St John’s Ward interactions

I got a quick question:

I’ve started taking St. John’s Wort extract with amazing results (treating a mild – moderate depression).Do you know how long before taking MDMA I have to discontinue St. John’s in order not to get into a dangerous situation like serotonin syndrome or spoil the roll?

What about Amphetamines? Are they dangerous whilst on St. John’s (I figured no because they are not acting on serotonin that much)? Are you aware of any other drugs that might be dangerous with St. John’s?

Do just the same rules apply to St. John’s as to any «regular» SSRI in regards to drug use? I have done an extensive research on the internet but couldn’t find an answer

Originally posted in SR 2.0 7/5/23 . Reviewed 4/2/23

St. John’s Wort is a popular herbal supplement often used to help with depression and anxiety. Some people think that because it comes from a plant, it’s a more natural and healthier option. But it can interact with other drugs and medicines.

St John´s Wort acts like a monoamine oxidase inhibitor. So, theoretically, it could induce severe adverse effects in combination with drugs whose mechanism of action is related to dopamine, norepinephrine and/or serotonin liberation.

This includes MDMA, LSD, amphetamines, cocaine, psilocybin.

The use of ketamine , GHB or cannabis is probably safe .No toxicity has been reported and according the pharmacological mechanisms an interaction does not seem likely. Anyway this combinations are no recommended, as they could worsen or trigger depressive symptoms.

To be safe, it’s a good idea to stop taking St. John’s Wort for a couple of weeks before starting any other new drugs

LSD and nitrous oxid combination

I have a more specific question concerning N2O (mixed with other substances like LSD).Over the last couple of months it has become somewhat if a ritual for me to induce myself into an LSD trip once or twice a month, very often with the assistance of short nitrous oxide «flashes».Now I know the effects it creates: Next to light headedness, slight euphoria and halluzinogenic coloring, I get a strong visual and sonic «echoing». Visual in the case that it’s like you are only able to see one still picture, and after the effects of the N2O slowly wear off, more and more of your surrounding increasingly starts to move again, but in an «echoey» way.This lasts for around 1-2 minutes, as usual.The last time I did such a LSD-N2O session though, one of these echoing «flashes» lasted worryingly long… I’m guessing well over half an hour!Does anyone remember the movie Riddick, when the Lord Marshal had this ghosting effect on his body? Imagine that, but on everything that is moving in your viewing field, and at much stronger effect!During that time you begin to panic because the effect isn’t wearing off, until you settle down and consider that a) the LSD is prolonging the effect and it will slowly wear off with the drug, or b) you have caused yourself an irreversible amount of brain damage.Thankfully it did wear off and I’m feeling fine again, but obviously it made me reconsider this practise of mixing both drugs to that extent. We’re talking about 300-400ug LSD plus ten capsules of gas in a five hour time frame…I know that neither LSD nor N2O have been tested scientifically to an extent, or even combined, and that a high amount of nitrous oxide can cause brain damage and B12 deficiency.But I’m asking myself HOW dangerous this mix is, and if there have been reports of N2O effects lasting that long, and/or if the effects are «normal» and how dangerous they are…Sorry for writing down the whole story, but it genuinely scared me and I wanted you to have a detailed picture of the situation, maybe you can help me out with some insight!

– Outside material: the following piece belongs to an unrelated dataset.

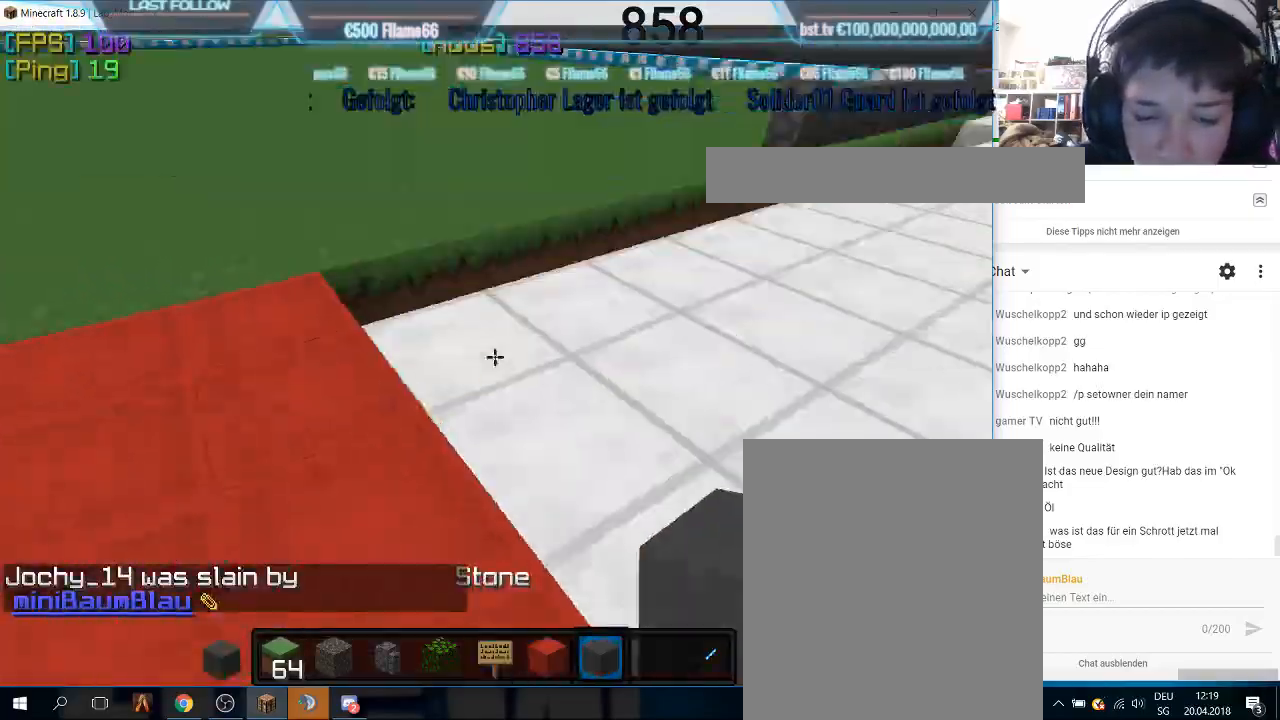
{"keys": [], "mouse": [], "events": []}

Originally posted in SR2.0 5/4/14 . Reviewed 4/2/23

LSD, is a powerful psychoactive substance known for its mind-altering effects. Effects can vary widely, and this variability is wider if it is combined with any other psychoactive substance. 

LSD is generally considered to be non-neurotoxic, even at high and frequent doses. 

Long-term exposure to high doses of nitrous oxide (N2O) can lead to neurotoxicity. N2O is a potent anesthetic and can cause a decline in vitamin B12 levels, which can lead to nerve damage. Chronic exposure to N2O can also lead to other adverse effects, such as memory impairment, balance problems, and cognitive decline. However, occasional or low-dose exposure to N2O is not considered to be neurotoxic

However, it is important to be cautious when combining LSD and other substances, including N2O. While the combination of these substances may not have serious neurobiological effects, it can still trigger panic attacks or unpleasant experiences for some individuals, depending on the doses used and personal characteristics.

Tooth ache, LSD and 2C-B

For tooth pain, would it be safe to use a topical cream such as Orajel when taking LSD & 2cb?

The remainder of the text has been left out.